Believe it or not, all of this was feeling rather positive and liberating. THEN (cue shadow music) the second part of the meditation asked the ‘now’ us to connect with the ‘then’ us (8-year-old me in my case), sending her love, support, and all the help she would need to rewire those negative thought habits.

Not surprisingly, this is where I came undone.

I could connect with the strength in the ‘now’ me. I have managed to whittle my life down enough so as to only encompass things that I know I can manage. I could also comprehend the ‘then’ me, scared, useless and unsure of what to do, how to do it, or where to even start. But when I tried to connect the two with each other…let’s just say there was some serious interference in the signal.

My background thoughts were something along the lines of ‘How could I possibly support her? How could I possibly change the patterns she has going in her head? How is this working?’ And from 8-year-old-me’s perspective: ‘No, I don’t want this. I don’t accept this. Stop looking at me, don’t touch me. Can you just leave me alone, please?’

Not quite so liberating.

These two were going on in my head, simultaneously, and they sure as hell did not want to meet in the middle. ‘Then’ me clearly didn’t want any help, just as ‘now’ me refused to accept help in carrying six empty cups to the kitchen at the end of the night – “Nah, I got it, it’s fine, thanks *smiley face*.”

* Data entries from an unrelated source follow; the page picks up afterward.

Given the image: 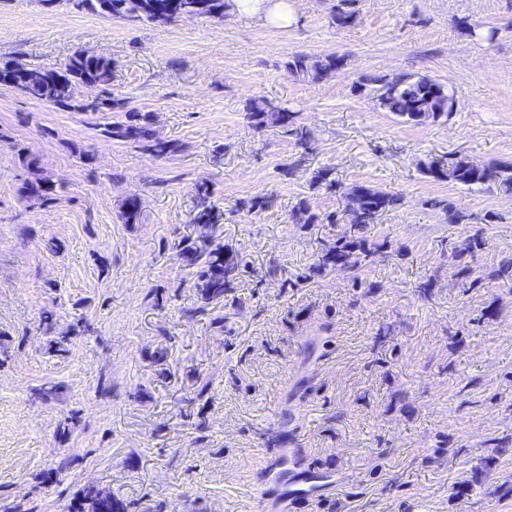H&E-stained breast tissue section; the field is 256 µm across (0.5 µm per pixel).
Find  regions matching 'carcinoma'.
<instances>
[{
  "label": "carcinoma",
  "mask_w": 512,
  "mask_h": 512,
  "mask_svg": "<svg viewBox=\"0 0 512 512\" xmlns=\"http://www.w3.org/2000/svg\"><path fill=\"white\" fill-rule=\"evenodd\" d=\"M77 10H90L109 17L130 21H148L156 24H170L196 16L223 18L230 8L228 0H69ZM354 0H337L331 8V23L347 27L355 23L357 13L352 9ZM346 65L342 55L332 54L322 59L311 60L304 54L289 57L285 67L296 76H310L321 79ZM31 66L16 61L0 62V84L17 87L24 70ZM46 72V83L36 100L56 106H69L74 102L79 85L97 82L103 89L104 97L90 104L81 102L78 107L84 112L126 111V104L109 96L112 84V61L103 56L87 57L83 52L72 54L58 68H38ZM357 93L366 95L375 105L407 122L417 125L434 124L448 119L455 109V99L448 87L425 75L402 74L392 78L386 76L364 77L356 85ZM245 119L256 130L278 127L294 136L297 157L292 168L304 166L310 154L312 135L304 127L296 125L295 113L268 101L250 99L245 103ZM101 133L123 142H130L150 151L157 157H166L178 151L179 145L163 141L155 136L150 120L145 115L133 113L127 121H114L103 125ZM422 172L437 181H448L460 186H480L489 191L507 196L512 195V165H486L474 167L464 157L448 159L442 169L437 162L430 161ZM310 183L336 190V180L331 170H314ZM58 183L50 177H39L22 184V197L34 204L48 205L58 200ZM195 209L190 223L205 229L198 240H181L172 246L176 257L194 269V287L205 300L221 299L231 294L241 278L242 261L234 251L214 235V229L224 223V210L212 198L214 190L207 181L195 184ZM344 206L339 212L320 216L310 211L308 203L300 201L290 217L297 224H340L341 233L336 240L324 244L311 268L315 274L332 272L347 266L355 272L353 281H358V272L373 262L393 256L391 241H376L366 235V230L377 223L384 213L402 205V197L394 191L355 184L343 191ZM431 205L441 209L446 222L463 224L472 216L448 205V202L433 201ZM274 206V198L268 194L255 195L241 202L240 210L249 215L259 214ZM141 200L137 196L126 199L120 218L125 224H135L140 218ZM485 240L481 232L466 237V242L453 247L451 259L459 267V285L464 292L482 286L483 277L476 274L473 262L482 251ZM490 277L512 287V255L502 257L490 272ZM73 512H128V507L110 495L91 488L83 489L74 499Z\"/></svg>",
  "instance_id": "1"
}]
</instances>
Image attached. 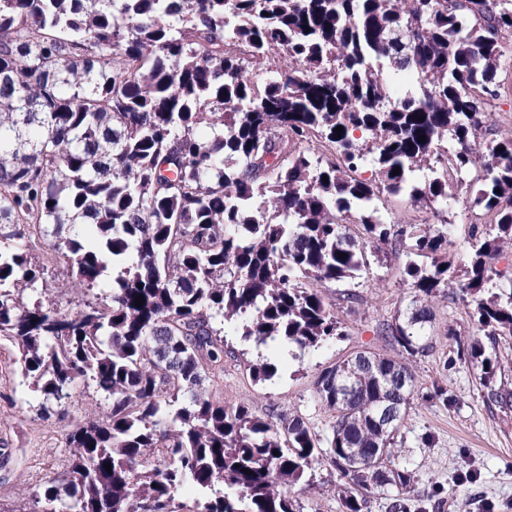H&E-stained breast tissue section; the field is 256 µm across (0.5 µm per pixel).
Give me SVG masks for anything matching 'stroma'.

Is it possible that my refusal to accept support stems from a subconscious refusal to give support? Sure. Logically and compassionately I know that we all need help from time to time. But the brain-mutilating train of thought goes something like this: ‘People can’t help me, so why would I be able to help them?’. Or, more accurately (and selfishly): ‘I don’t want anyone’s help, so why would they want me to help them?’ Even more accurately (and embarrassingly): ‘I don’t want anyone’s help, so why would I want to help them?’

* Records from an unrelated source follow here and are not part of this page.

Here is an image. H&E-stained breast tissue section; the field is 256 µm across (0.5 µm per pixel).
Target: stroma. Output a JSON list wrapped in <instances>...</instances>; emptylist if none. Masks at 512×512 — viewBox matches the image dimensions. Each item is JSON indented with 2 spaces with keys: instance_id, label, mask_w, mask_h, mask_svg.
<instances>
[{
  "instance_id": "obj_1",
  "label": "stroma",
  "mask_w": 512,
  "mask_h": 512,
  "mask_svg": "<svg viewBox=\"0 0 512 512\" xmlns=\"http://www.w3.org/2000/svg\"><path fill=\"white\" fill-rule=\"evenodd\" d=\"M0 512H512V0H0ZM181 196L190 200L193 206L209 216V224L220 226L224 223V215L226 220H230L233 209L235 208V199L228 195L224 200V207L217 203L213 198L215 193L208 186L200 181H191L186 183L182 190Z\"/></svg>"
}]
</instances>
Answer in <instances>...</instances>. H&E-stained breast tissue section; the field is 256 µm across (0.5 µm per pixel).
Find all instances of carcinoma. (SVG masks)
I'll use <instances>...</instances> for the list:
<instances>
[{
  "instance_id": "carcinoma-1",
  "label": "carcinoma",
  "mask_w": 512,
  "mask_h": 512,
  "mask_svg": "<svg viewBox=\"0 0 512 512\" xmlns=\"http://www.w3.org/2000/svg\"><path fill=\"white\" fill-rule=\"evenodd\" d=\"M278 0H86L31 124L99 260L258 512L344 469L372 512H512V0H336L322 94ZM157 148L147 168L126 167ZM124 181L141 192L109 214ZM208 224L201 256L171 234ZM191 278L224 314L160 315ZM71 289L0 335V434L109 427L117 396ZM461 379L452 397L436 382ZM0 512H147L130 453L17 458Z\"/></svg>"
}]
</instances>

Needless to say there are some basic underlying assumptions in each of those statements that are well backwards. I’ve been seeing people about it.

Perhaps my belief in self-sufficiency is so deeply ingrained that to require help from anyone is a sign of weakness, laziness, or indulgence. But, unless you’re an exceptionally exceptional human (and even then you’ll likely wither away into lonely bitterness without companionship) the exchange of services, ideas, and day-to-day assistance is seemingly fundamental to a well-functioning, healthy human.

I believe it’s a matter of questioning; question yourself, your motives, other people’s motives, other people’s perceptions of you, your perceptions of them… Cut the questioning, and a whole lot of bullshit drops away. But is questioning not the lovechild of curiosity and intelligence? This is surely a mental split that most people can, on some level, relate to.

I will keep on questioning, I’ll question what I’m questioning, and why I question it.

I will also continue simply accepting, hoping that with increasing regularity I will find a balance on the trip-wire that I constantly reset for myself.

In the meantime, big love to all the bitches.